List all the lines in these records that hold "competition".

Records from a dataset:

•••••

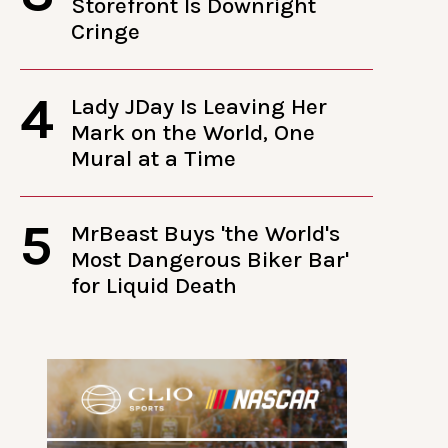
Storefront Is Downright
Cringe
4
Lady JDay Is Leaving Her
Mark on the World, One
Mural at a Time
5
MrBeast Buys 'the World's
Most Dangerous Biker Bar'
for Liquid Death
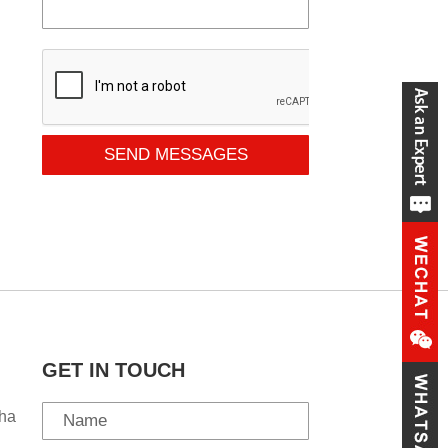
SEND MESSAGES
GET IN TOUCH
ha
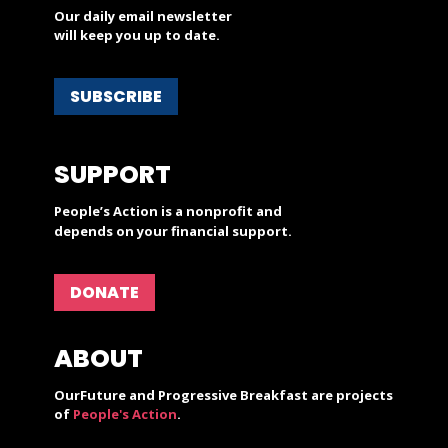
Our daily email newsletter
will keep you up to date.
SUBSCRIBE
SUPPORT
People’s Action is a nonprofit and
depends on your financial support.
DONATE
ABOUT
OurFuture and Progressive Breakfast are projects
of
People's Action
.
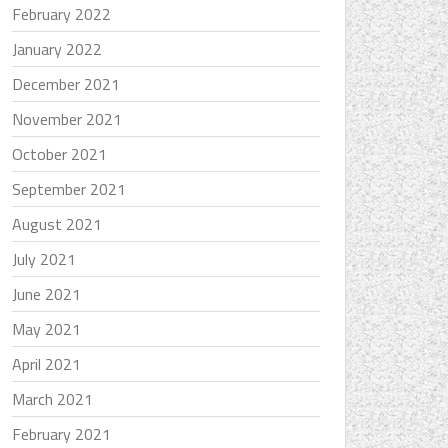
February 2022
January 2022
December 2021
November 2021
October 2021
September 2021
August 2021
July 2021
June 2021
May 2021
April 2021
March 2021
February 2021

•••••

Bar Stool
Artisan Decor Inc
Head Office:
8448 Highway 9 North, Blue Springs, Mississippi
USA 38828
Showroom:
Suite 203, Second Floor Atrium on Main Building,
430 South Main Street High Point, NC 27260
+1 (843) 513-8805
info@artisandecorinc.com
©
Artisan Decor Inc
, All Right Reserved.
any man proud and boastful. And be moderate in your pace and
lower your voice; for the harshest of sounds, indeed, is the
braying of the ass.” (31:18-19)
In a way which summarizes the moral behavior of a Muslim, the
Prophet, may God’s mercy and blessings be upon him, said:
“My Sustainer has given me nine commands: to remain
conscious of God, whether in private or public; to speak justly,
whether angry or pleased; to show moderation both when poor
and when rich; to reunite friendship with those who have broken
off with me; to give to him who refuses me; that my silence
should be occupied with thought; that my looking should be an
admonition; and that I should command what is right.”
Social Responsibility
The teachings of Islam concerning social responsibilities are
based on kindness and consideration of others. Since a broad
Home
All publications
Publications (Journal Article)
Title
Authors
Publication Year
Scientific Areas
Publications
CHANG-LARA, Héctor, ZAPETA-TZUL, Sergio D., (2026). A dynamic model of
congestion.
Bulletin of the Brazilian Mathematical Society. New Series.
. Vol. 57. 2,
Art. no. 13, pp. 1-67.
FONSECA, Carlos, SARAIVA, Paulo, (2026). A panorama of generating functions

•••••

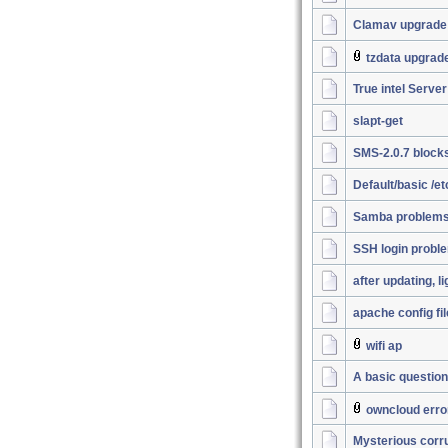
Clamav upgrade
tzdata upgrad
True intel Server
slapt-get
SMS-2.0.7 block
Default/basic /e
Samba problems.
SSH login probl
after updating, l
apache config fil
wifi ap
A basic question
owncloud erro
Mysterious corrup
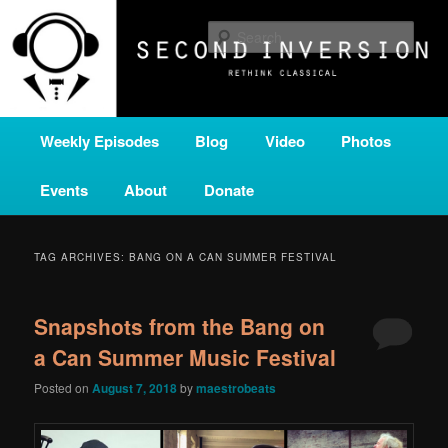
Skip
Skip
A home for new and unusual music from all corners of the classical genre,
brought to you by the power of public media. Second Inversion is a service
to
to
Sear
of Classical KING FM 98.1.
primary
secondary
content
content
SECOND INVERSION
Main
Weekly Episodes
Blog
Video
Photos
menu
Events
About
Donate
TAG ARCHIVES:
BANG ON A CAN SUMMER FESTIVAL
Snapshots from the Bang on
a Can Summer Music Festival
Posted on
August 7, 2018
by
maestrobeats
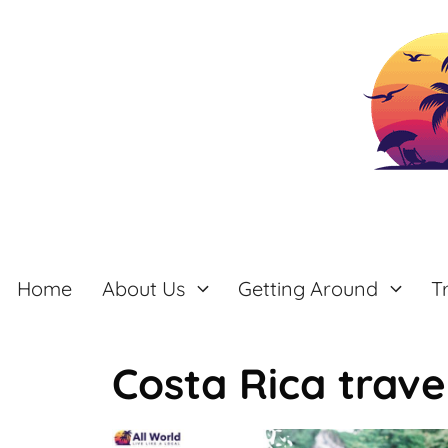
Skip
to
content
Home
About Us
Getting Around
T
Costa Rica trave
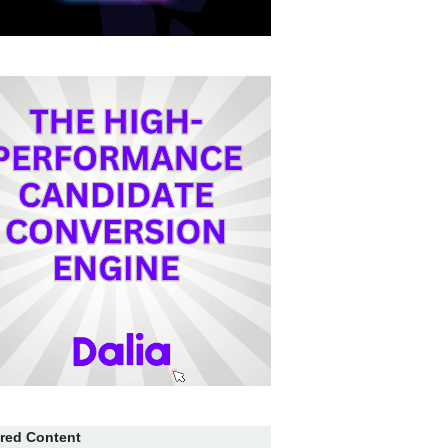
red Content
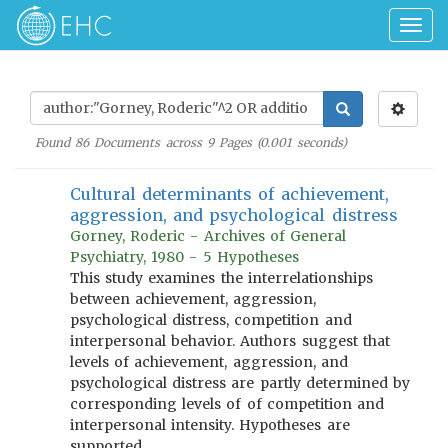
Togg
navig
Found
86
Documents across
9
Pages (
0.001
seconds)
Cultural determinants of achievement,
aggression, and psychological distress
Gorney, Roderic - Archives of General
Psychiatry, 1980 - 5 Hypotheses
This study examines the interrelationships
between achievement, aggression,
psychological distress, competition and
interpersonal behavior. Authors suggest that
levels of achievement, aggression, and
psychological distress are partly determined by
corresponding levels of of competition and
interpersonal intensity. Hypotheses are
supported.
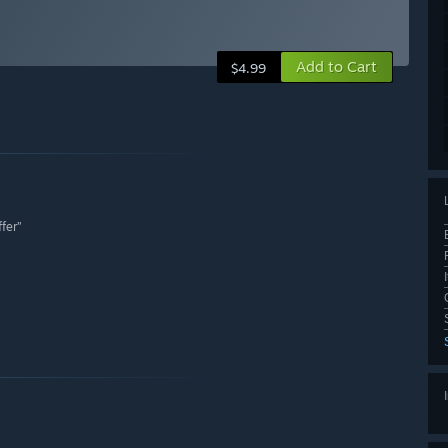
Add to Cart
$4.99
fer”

•••••

_ANSWER SPACE_.
psychological distress, competition and
corresponding levels of of competition and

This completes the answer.